Amidst reports doing the rounds regarding its foreign holding, the Kerala-based Federal Bank has come out with a clarification on its foreign investment.
“We would like to clarify that we have not sought any change in the already existing limit of foreign investment (or even in the existing sub-limits for FIIs up to 49 per cent and NRI holding up to 24 per cent) in the equity share capital of the bank,” Shyam Srinivasan, Managing Director and CEO, said at a press meet here on Monday.
This limit is exactly as was approved by the shareholders’ resolution of February 23, 2006, and RBI approval dated March 22, 2006, he said.

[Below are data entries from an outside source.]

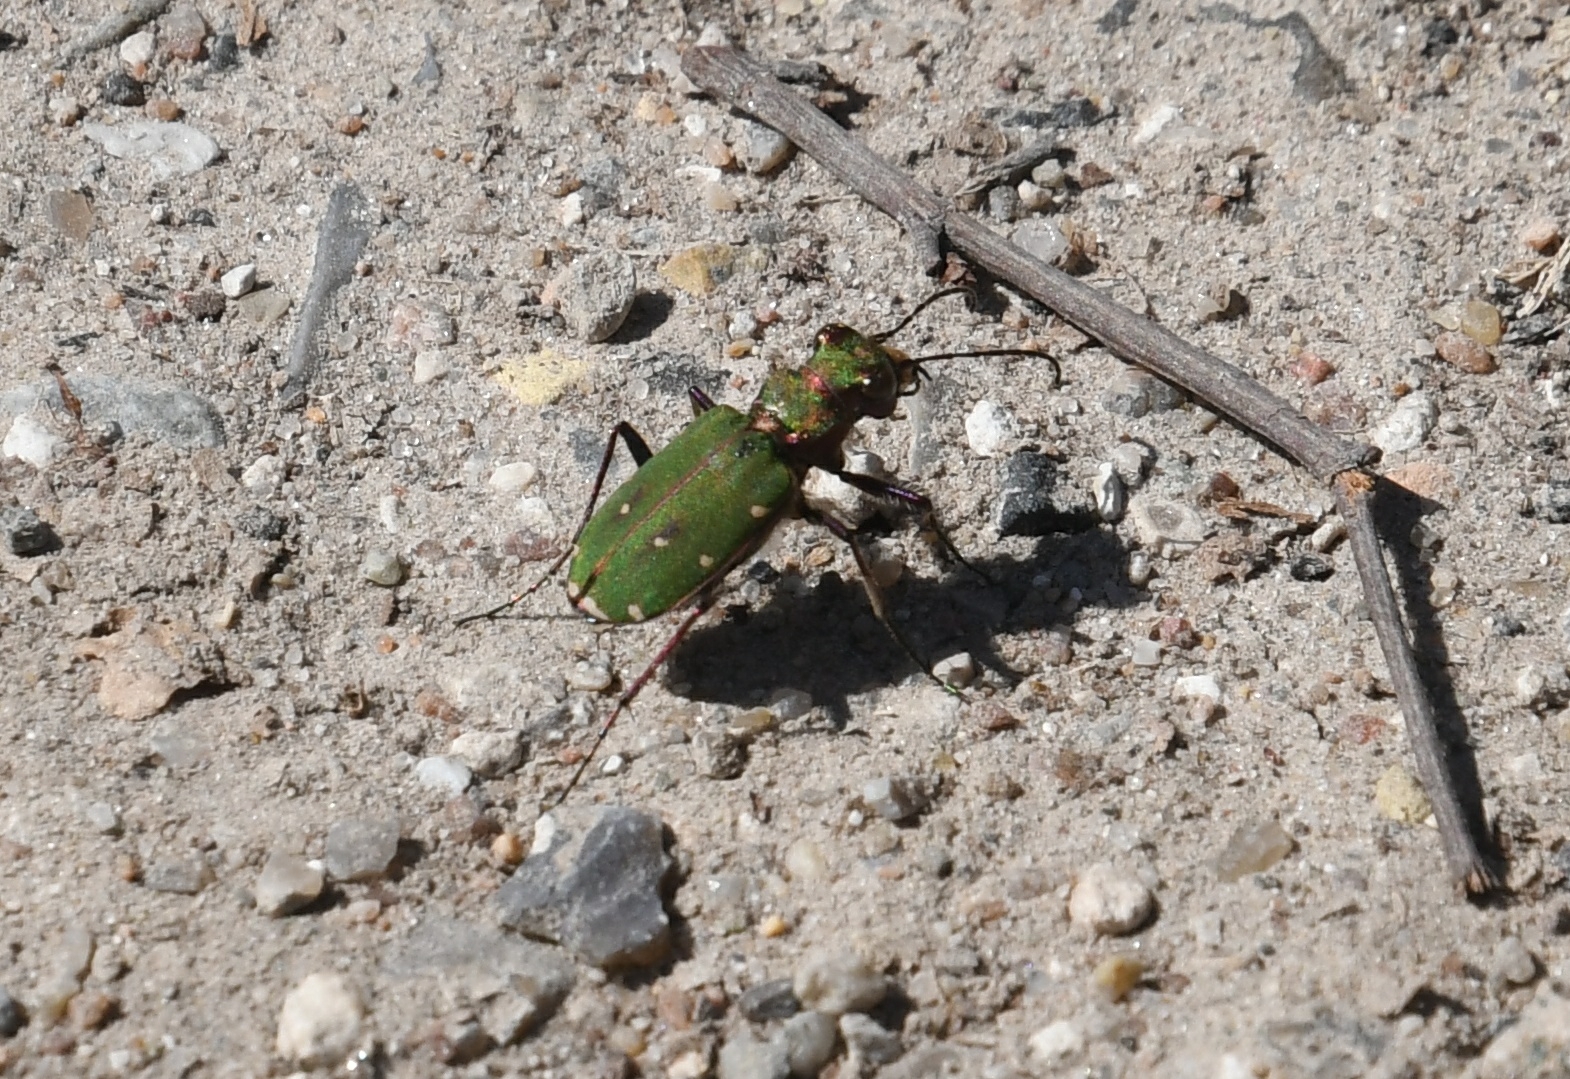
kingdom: Animalia
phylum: Arthropoda
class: Insecta
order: Coleoptera
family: Carabidae
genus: Cicindela
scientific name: Cicindela campestris
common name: Common tiger beetle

The consolidated FDI policy issued by the Department of Industrial Policy and Promotion on April 5, 2013, stipulates that specific Government approval should be obtained for foreign holding above 49 per cent and up to 74 per cent of the equity capital of private sector banks.

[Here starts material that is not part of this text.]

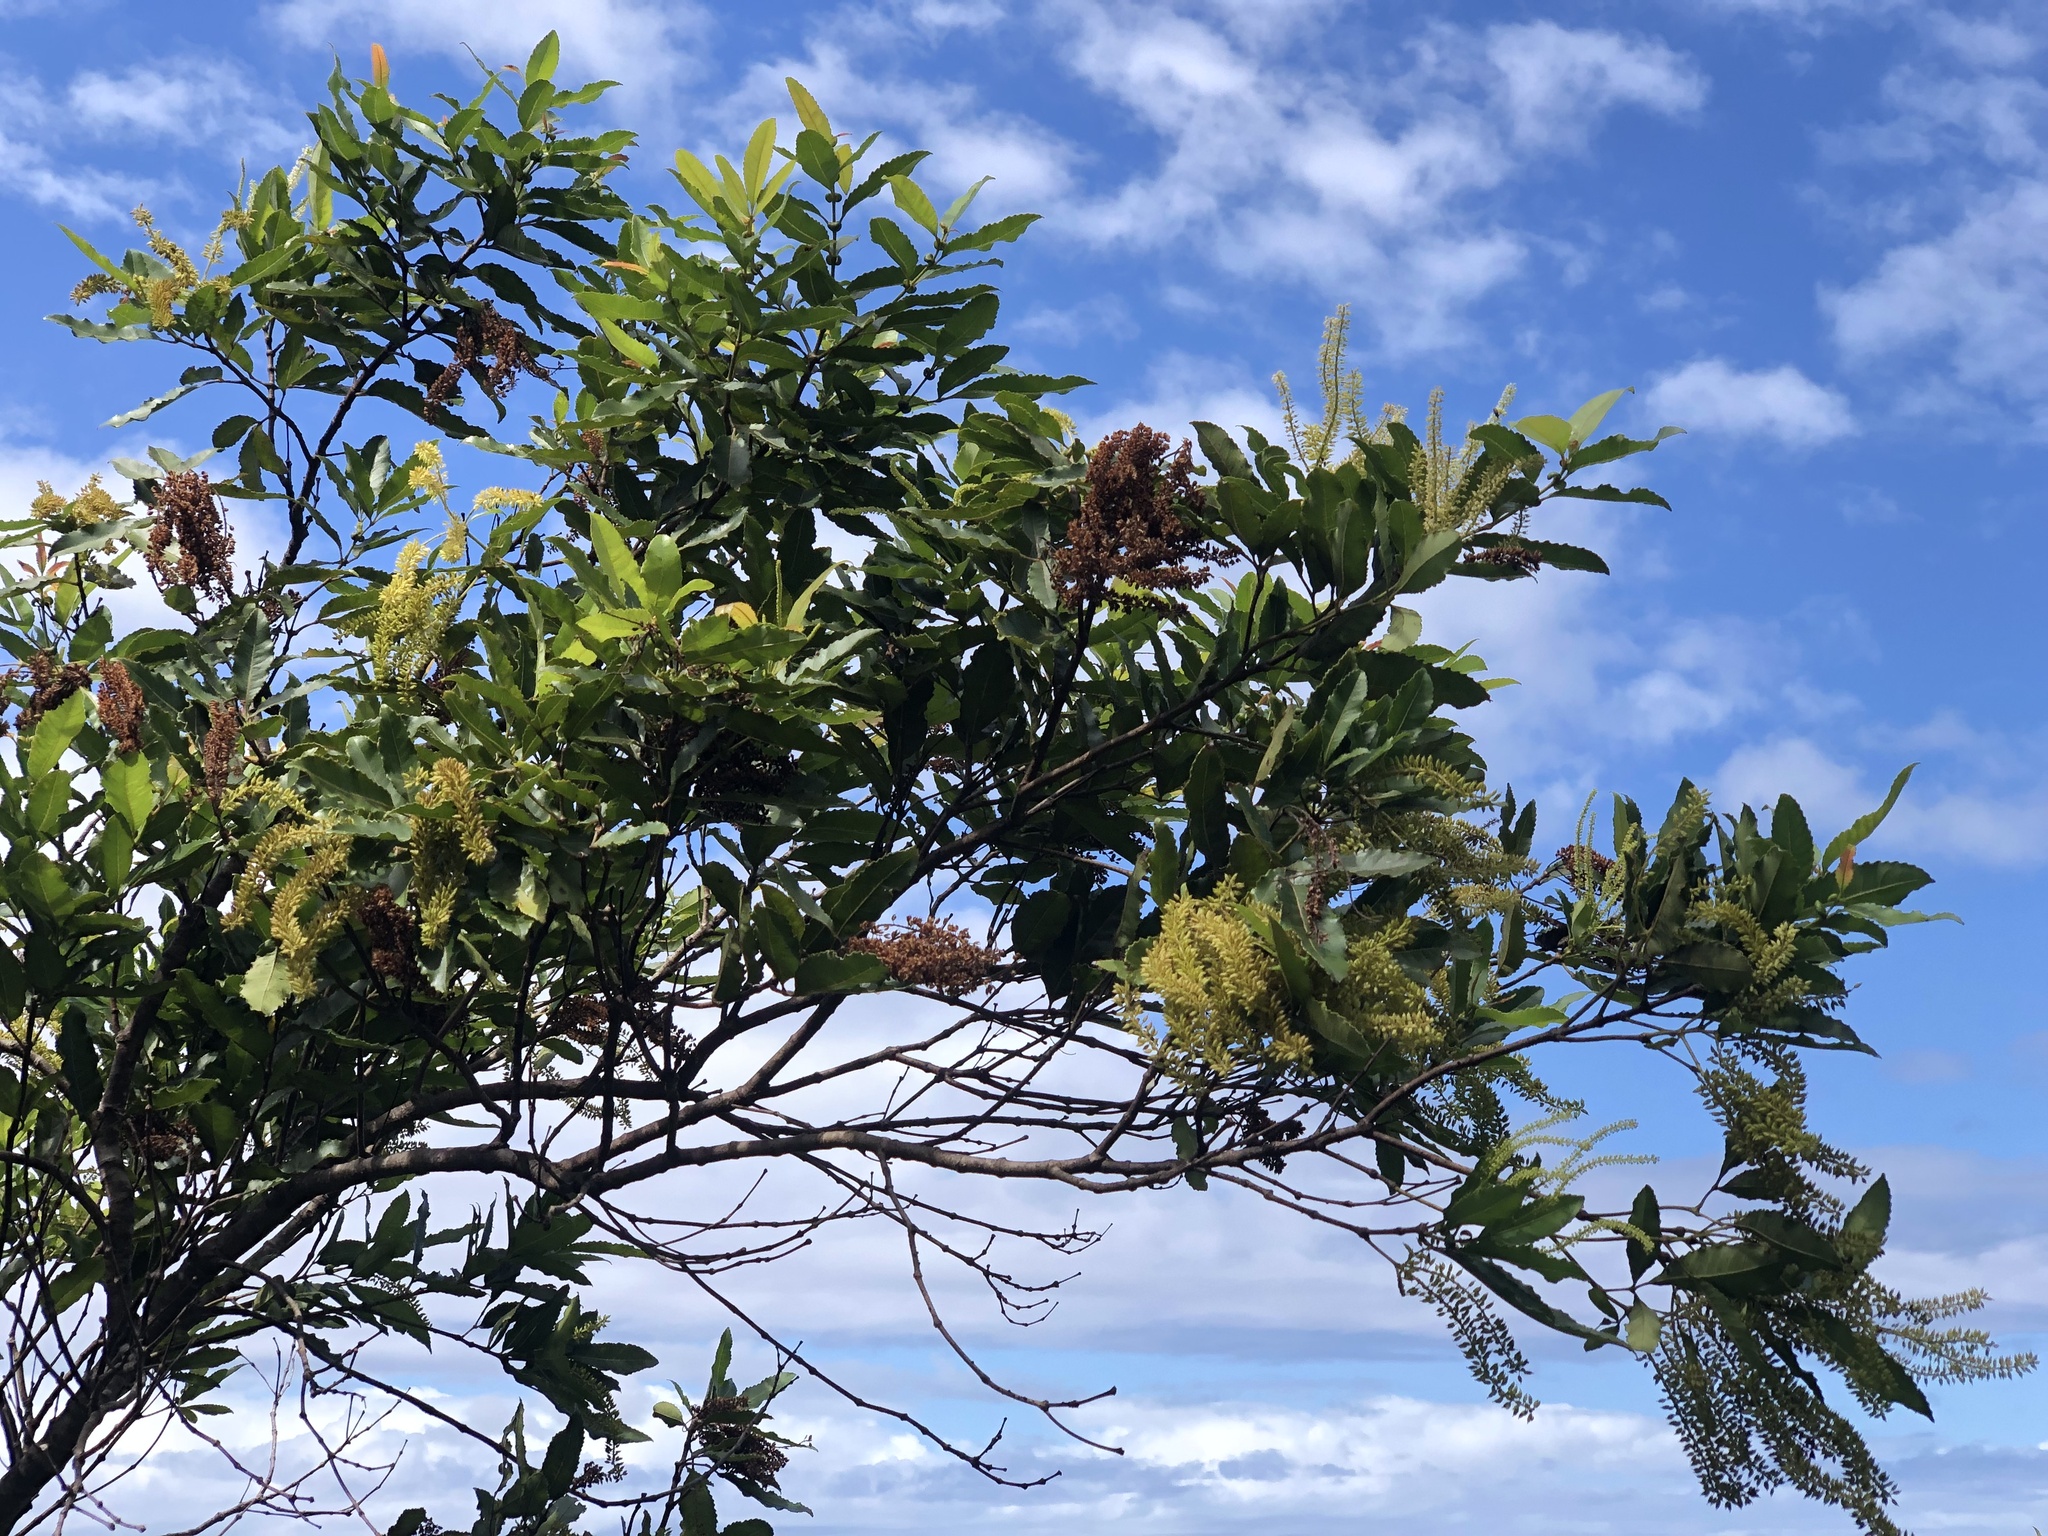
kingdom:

In the light of this policy announcement, he said RBI had mandated Federal Bank to seek approval from the FIPB for continuing with their already prevailing foreign holding limit, he said, adding FIPB approval was therefore required to maintain the status quo of the limits extant in the bank since 2006.
He said the cap limit on individual shareholding of 4.99 per cent would remain and no shareholder whether domestic, FII, NRI would be able to acquire stake in the bank beyond 4.99 per cent without obtaining the approval of the board of directors and thereafter of the regulators.
“While the reports confirm that FIPB has approved the bank’s application, we are yet to receive the formal communication of the approval,” he said.
“Our focus area remains organic growth and we are not in any way considering any change in the ownership structure of the bank,” he added.